1 Oct 2006

Fish Sausages

PERHAPS BUOYED by a tall flute of apple-puff scented Perrier Jouet NV, my father asked our waitress, firmly, for "fish sausages, please!" at the Crown and Punchbowl Inn, Horningsea, yesterday. It's yet another pub (though this time without a bar) that boasts of the individuality of its homemade sausages. Certainly these by-products of butchery seem to be capturing the gastropub circuit zeitgeist.

My father's request was partly my fault.

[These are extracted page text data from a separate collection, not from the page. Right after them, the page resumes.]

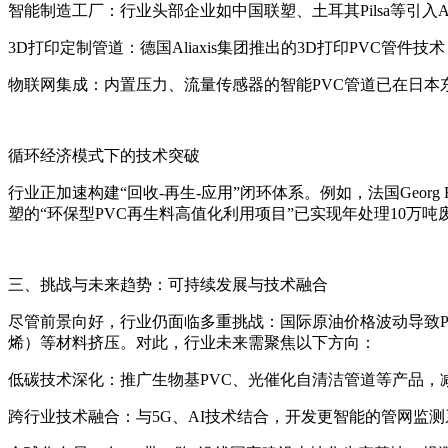
智能制造工厂：行业头部企业如中国联塑、土耳其Pilsa等引入
3D打印定制管道：德国Aliaxis集团推出的3D打印PVC管
物联网集成：内置压力、流量传感器的智能PVC管道已在日本
循环经济模式下的技术突破
行业正加速构建“回收-再生-应用”闭环体系。例如，法国Geor
塑的“环保型PVC再生料高值化利用项目”已实现年处理10万吨
三、挑战与未来趋势：可持续发展与技术融合
尽管前景向好，行业仍面临多重挑战：国际原油价格波动导致P
烯）等材料挤压。对此，行业未来需聚焦以下方向：
低碳技术深化：推广生物基PVC、光催化自清洁管道等产品，
跨行业技术融合：与5G、AI技术结合，开发更智能的管网监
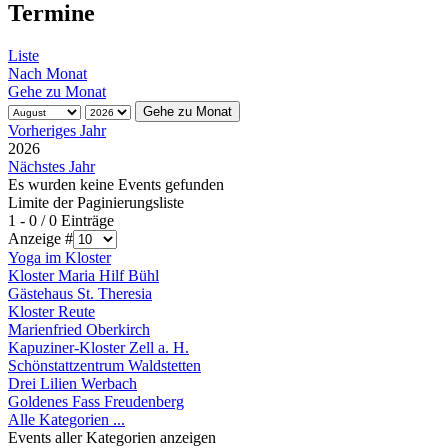
Termine
Liste
Nach Monat
Gehe zu Monat
Gehe zu Monat
Vorheriges Jahr
2026
Nächstes Jahr
Es wurden keine Events gefunden
Limite der Paginierungsliste
1 - 0 / 0 Einträge
Anzeige #
Yoga im Kloster
Kloster Maria Hilf Bühl
Gästehaus St. Theresia
Kloster Reute
Marienfried Oberkirch
Kapuziner-Kloster Zell a. H.
Schönstattzentrum Waldstetten
Drei Lilien Werbach
Goldenes Fass Freudenberg
Alle Kategorien ...
Events aller Kategorien anzeigen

I earlier relayed to him the story of a colleague whose grandfather (inexplicably deceased) used to produce such delicacies in inedible-abundance.

I suppose they would be relatively easy to fashion.

Rudementary Recipe:

I. Just catch a water stoat-like eel or grubby, silty pike (but do not look at its un-Godly face);
II. With a scalpel, saw into segments;
III. B.B.Q. from dawn-to-dusk wrapped in tin foil (it takes time to soften these muscular beasts), lubricating every so often with wild garlic and unsalted butter to mask its true character;
IV. Serve with a slightly macabre smile.

Bingo, fish sausages. Of a kind. Or, for the purists, simply curl the nasty serpent into a Cumberland. I've done this with ingredients dredged up from the tactfully-titled River Great Ouse where boat loos flush straight into the slipstream.

Saucisses de poison were not on the menu. Never have been, never will be. Instead I had duck salad (no tongues) followed by a large, lithe, nearly alive juicy rib eye, rare. A quiet, cranberry, leather and wholesome, earth scented Mercurey 1er Cru '02 just about coped alongside.
*
I am currently sipping The Beak Shiraz, Grenache, Mataro (Mourvedre) '04. [£5.99, Noel Young] A cult wine offering a Pinotage confidence with a warm tarmacadam palate. According to Sausage Links, it is: "...a great all-round sausage red". But not all sausages will befriend it back. I intend to partner it with Aberdeen Angus sausages and cubes of sweet potato.